1.在A伺服器新建aserver.conf

#伺服器A(192.168.116.10)
a1.sources = r1
a1.sinks = k1
a1.channels = c1
# 配置監控檔案
a1.sources.r1.type = exec
a1.sources.r1.command =tail -F /usr/tmp/flume/1.log
a1.sources.r1.shell = /bin/sh -c
# 配置sink
a1.sinks.k1.type = avro
a1.sinks.k1.hostname=192.168.116.11
a1.sinks.k1.port = 44444
# 配置channel
a1.channels.c1.type = memory
# 將三者串聯
a1.sources.r1.channels = c1
a1.sinks.k1.channel = c1

2.在B伺服器新建bserver.conf

#伺服器B(192.168.116.11)
b1.sources = r2
b1.sinks = k2
b1.channels = c2
# 配置監控檔案
b1.sources.r2.type = avro
b1.sources.r2.bind=192.168.116.11
b1.sources.r2.port = 44444
#b1.sources.r2.interceptors = i1
#b1.sources.r2.interceptors.i1.type = timestamp
# 配置sink
b1.sinks.k2.type =logger
# 配置channel
b1.channels.c2.type = memory
# 將三者串聯
b1.sources.r2.channels = c2
b1.sinks.k2.channel = c2
~                        

二、測試

1.先啟動bserver.conf

flume-ng agent -n b1 -c /usr/local/src/apache-flume-1.6.0-bin/conf -f /usr/local/src/apache-flume-1.6.0-bin/conf/bserver.conf -Dflume.root.logger=INFO,console

2.再啟動aserver.conf

flume-ng agent -n a1 -c /usr/local/src/apache-flume-1.6.0-bin/conf -f /usr/local/src/apache-flume-1.6.0-bin/conf/aserver.conf -Dflume.root.logger=INFO,console

往監控檔案裡面新增東西

可以看到控制檯已經監控到內容了。

把sink改成hdfs就可以採集到hdfs上了

三、踩坑說明

1.啟動順序,一定要先啟動B伺服器再啟動A伺服器

2.如果遇到報錯[ERROR - org.apache.flume.lifecycle.LifecycleSupervisor$MonitorRunnable.run(LifecycleSupervisor.java:253)] Unable to start EventDrivenSourceRunner: { source:Avro source r1: { bindAddress: master, port: 44444 } } - Exception follows.

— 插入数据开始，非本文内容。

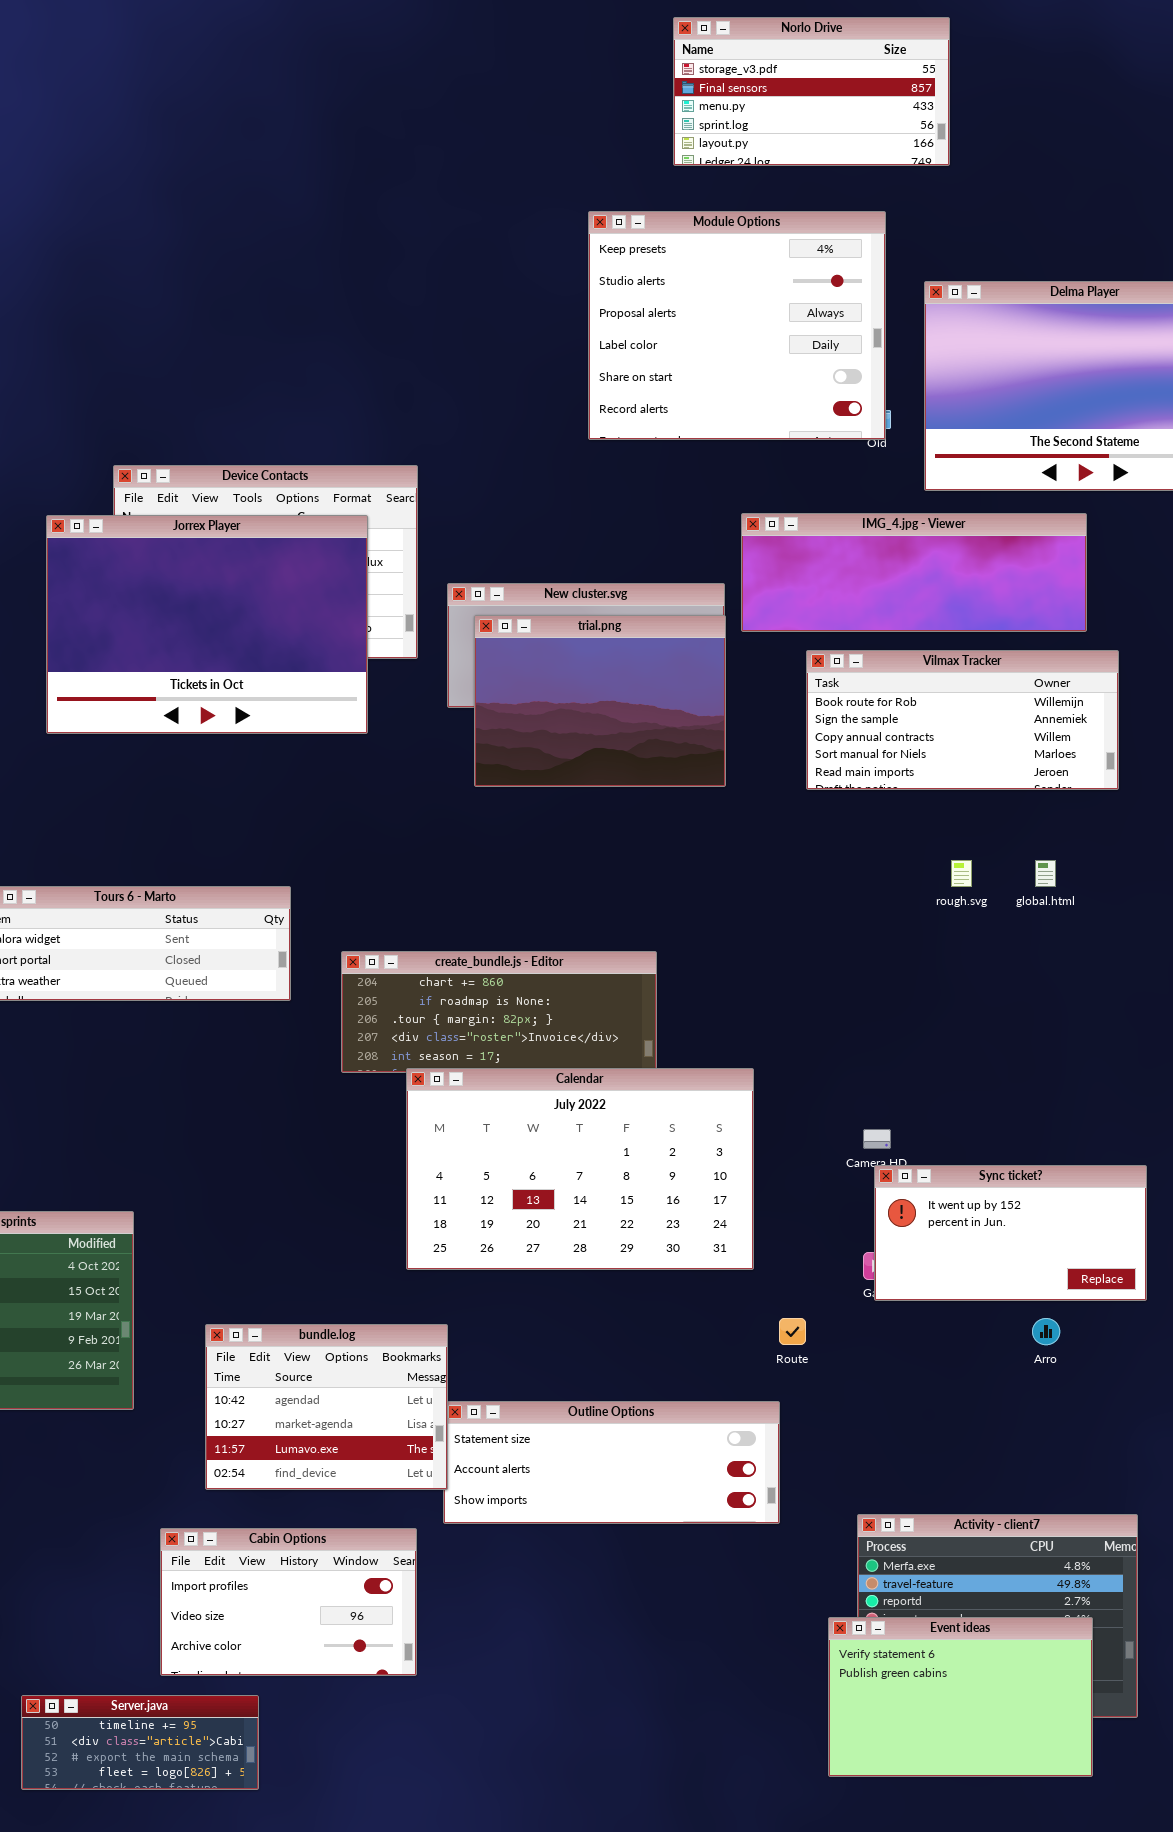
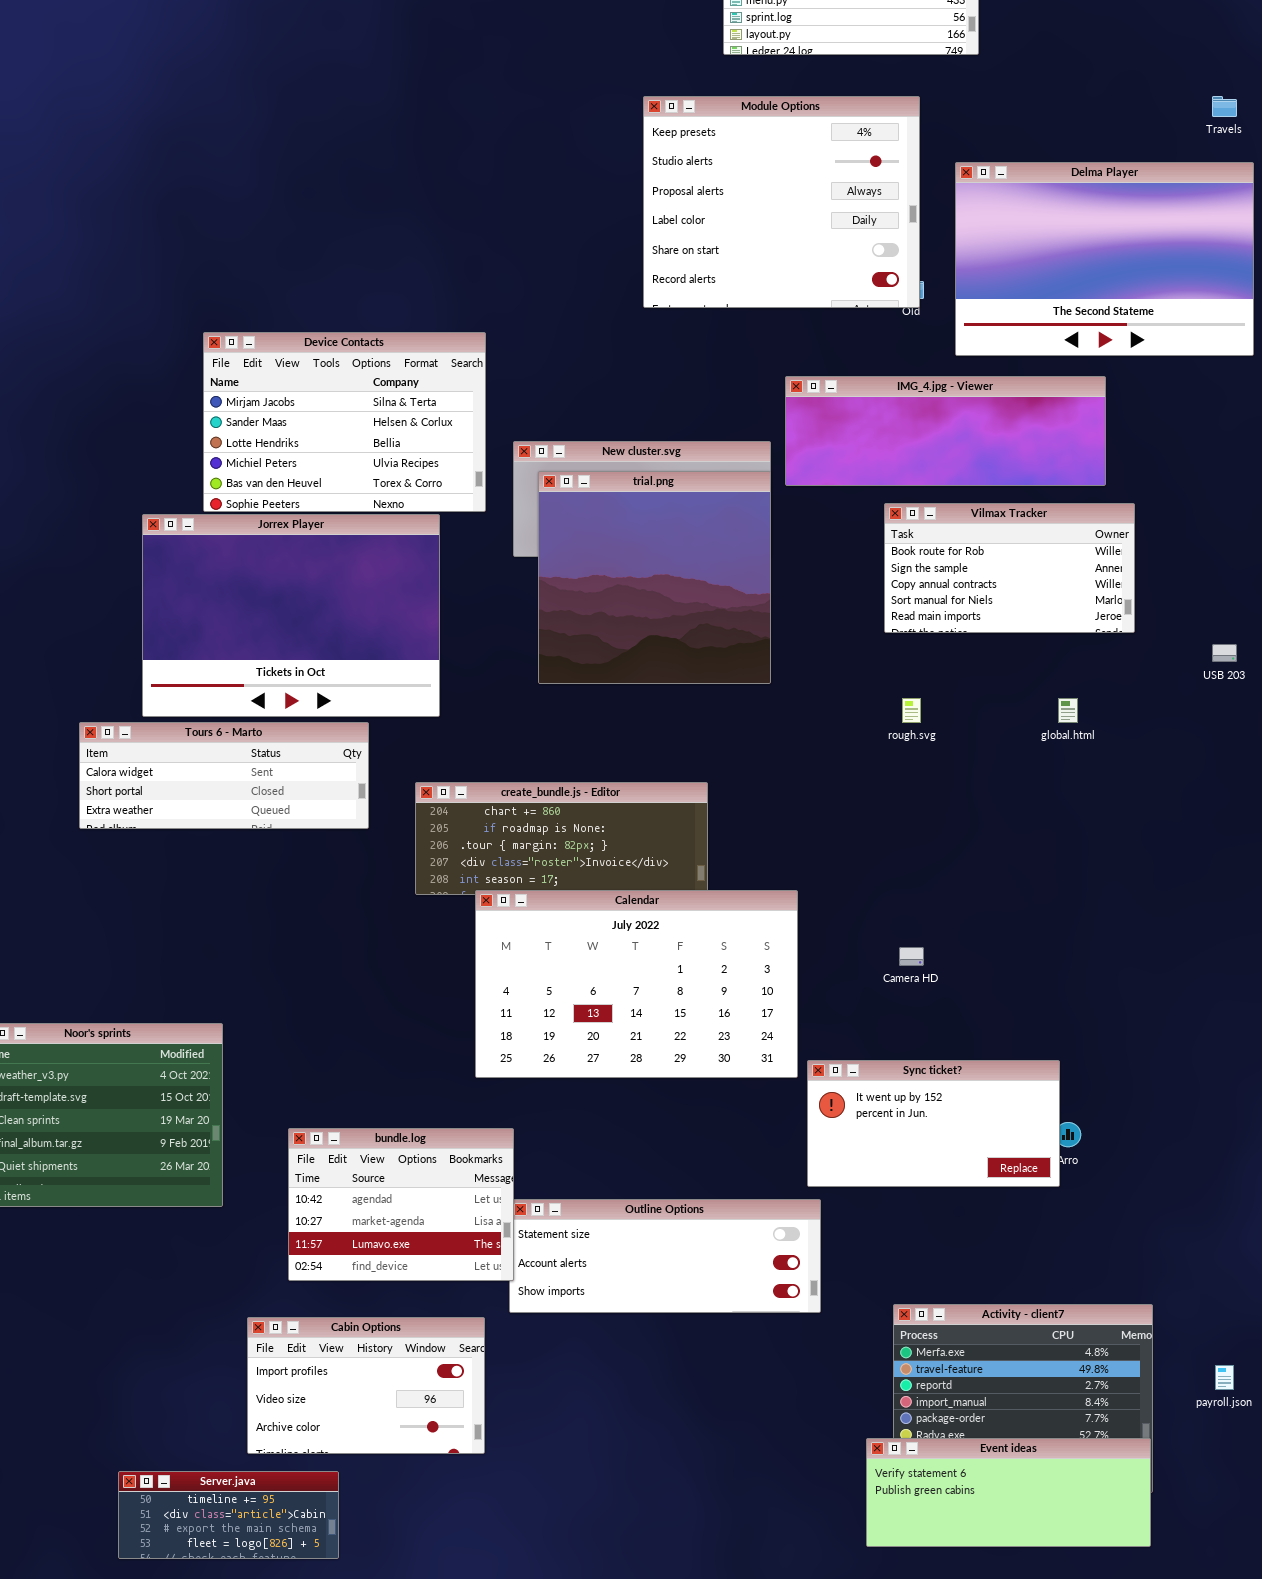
Jorrex Player: [46,515,368,734] -> [142,514,440,717], moved
trial.png: [474,615,726,787] -> [538,471,771,684], resized
Vilmax Tracker: [806,650,1119,790] -> [884,503,1135,633], resized
rough.svg: [951,860,972,887] -> [902,698,921,723], moved
Sync ticket?: [874,1165,1147,1301] -> [807,1060,1060,1187], moved
Event ideas: [828,1617,1093,1777] -> [866,1438,1151,1547], resized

org.jboss.netty.channel.ChannelException: Failed to bind to: master/192.168.116.10:44444

Caused by: java.net.BindException: Cannot assign requested address

這說明你的IP地址配置錯了,要配置成B伺服器的,不是A伺服器的。

3.如果啟動成功,但是沒有監控到內容輸出,可能是flume的配置錯了,比如avro source 和avro sink 的ip配置是不一樣的,一個叫做hostname,一個叫做bind,,這個坑了我很久才注意到。